Source data:
■ ■ ■
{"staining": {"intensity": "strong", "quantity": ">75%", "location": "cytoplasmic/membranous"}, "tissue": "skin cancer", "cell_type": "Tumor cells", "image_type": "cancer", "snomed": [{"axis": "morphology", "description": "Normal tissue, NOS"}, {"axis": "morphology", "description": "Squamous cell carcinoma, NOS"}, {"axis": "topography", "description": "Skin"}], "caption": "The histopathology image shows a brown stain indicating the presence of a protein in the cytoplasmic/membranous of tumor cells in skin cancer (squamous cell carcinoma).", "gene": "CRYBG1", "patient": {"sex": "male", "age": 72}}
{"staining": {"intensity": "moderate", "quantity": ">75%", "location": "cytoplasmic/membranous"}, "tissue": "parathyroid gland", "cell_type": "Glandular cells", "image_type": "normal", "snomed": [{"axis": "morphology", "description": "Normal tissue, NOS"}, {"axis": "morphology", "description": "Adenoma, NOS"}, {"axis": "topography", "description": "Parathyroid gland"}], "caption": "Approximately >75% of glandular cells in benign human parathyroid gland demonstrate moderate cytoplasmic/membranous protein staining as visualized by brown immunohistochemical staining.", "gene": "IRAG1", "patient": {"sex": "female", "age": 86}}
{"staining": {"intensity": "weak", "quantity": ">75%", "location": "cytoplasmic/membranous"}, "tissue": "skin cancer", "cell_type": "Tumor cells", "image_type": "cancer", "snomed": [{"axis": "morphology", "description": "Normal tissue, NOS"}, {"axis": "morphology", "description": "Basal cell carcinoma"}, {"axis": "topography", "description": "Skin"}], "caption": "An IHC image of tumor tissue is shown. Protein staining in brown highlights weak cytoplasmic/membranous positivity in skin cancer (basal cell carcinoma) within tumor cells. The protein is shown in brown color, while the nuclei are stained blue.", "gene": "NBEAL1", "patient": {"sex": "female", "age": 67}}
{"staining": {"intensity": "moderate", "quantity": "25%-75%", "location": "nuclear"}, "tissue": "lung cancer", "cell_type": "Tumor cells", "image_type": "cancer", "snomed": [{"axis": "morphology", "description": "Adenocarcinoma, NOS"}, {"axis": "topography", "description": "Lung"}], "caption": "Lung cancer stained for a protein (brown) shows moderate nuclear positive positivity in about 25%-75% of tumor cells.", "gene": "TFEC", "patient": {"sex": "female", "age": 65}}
■ ■ ■
Task brief: Copy down the complete data exactly as supplied.

Problem solution:
{"staining": {"intensity": "strong", "quantity": ">75%", "location": "cytoplasmic/membranous"}, "tissue": "skin cancer", "cell_type": "Tumor cells", "image_type": "cancer", "snomed": [{"axis": "morphology", "description": "Normal tissue, NOS"}, {"axis": "morphology", "description": "Squamous cell carcinoma, NOS"}, {"axis": "topography", "description": "Skin"}], "caption": "The histopathology image shows a brown stain indicating the presence of a protein in the cytoplasmic/membranous of tumor cells in skin cancer (squamous cell carcinoma).", "gene": "CRYBG1", "patient": {"sex": "male", "age": 72}}
{"staining": {"intensity": "moderate", "quantity": ">75%", "location": "cytoplasmic/membranous"}, "tissue": "parathyroid gland", "cell_type": "Glandular cells", "image_type": "normal", "snomed": [{"axis": "morphology", "description": "Normal tissue, NOS"}, {"axis": "morphology", "description": "Adenoma, NOS"}, {"axis": "topography", "description": "Parathyroid gland"}], "caption": "Approximately >75% of glandular cells in benign human parathyroid gland demonstrate moderate cytoplasmic/membranous protein staining as visualized by brown immunohistochemical staining.", "gene": "IRAG1", "patient": {"sex": "female", "age": 86}}
{"staining": {"intensity": "weak", "quantity": ">75%", "location": "cytoplasmic/membranous"}, "tissue": "skin cancer", "cell_type": "Tumor cells", "image_type": "cancer", "snomed": [{"axis": "morphology", "description": "Normal tissue, NOS"}, {"axis": "morphology", "description": "Basal cell carcinoma"}, {"axis": "topography", "description": "Skin"}], "caption": "An IHC image of tumor tissue is shown. Protein staining in brown highlights weak cytoplasmic/membranous positivity in skin cancer (basal cell carcinoma) within tumor cells. The protein is shown in brown color, while the nuclei are stained blue.", "gene": "NBEAL1", "patient": {"sex": "female", "age": 67}}
{"staining": {"intensity": "moderate", "quantity": "25%-75%", "location": "nuclear"}, "tissue": "lung cancer", "cell_type": "Tumor cells", "image_type": "cancer", "snomed": [{"axis": "morphology", "description": "Adenocarcinoma, NOS"}, {"axis": "topography", "description": "Lung"}], "caption": "Lung cancer stained for a protein (brown) shows moderate nuclear positive positivity in about 25%-75% of tumor cells.", "gene": "TFEC", "patient": {"sex": "female", "age": 65}}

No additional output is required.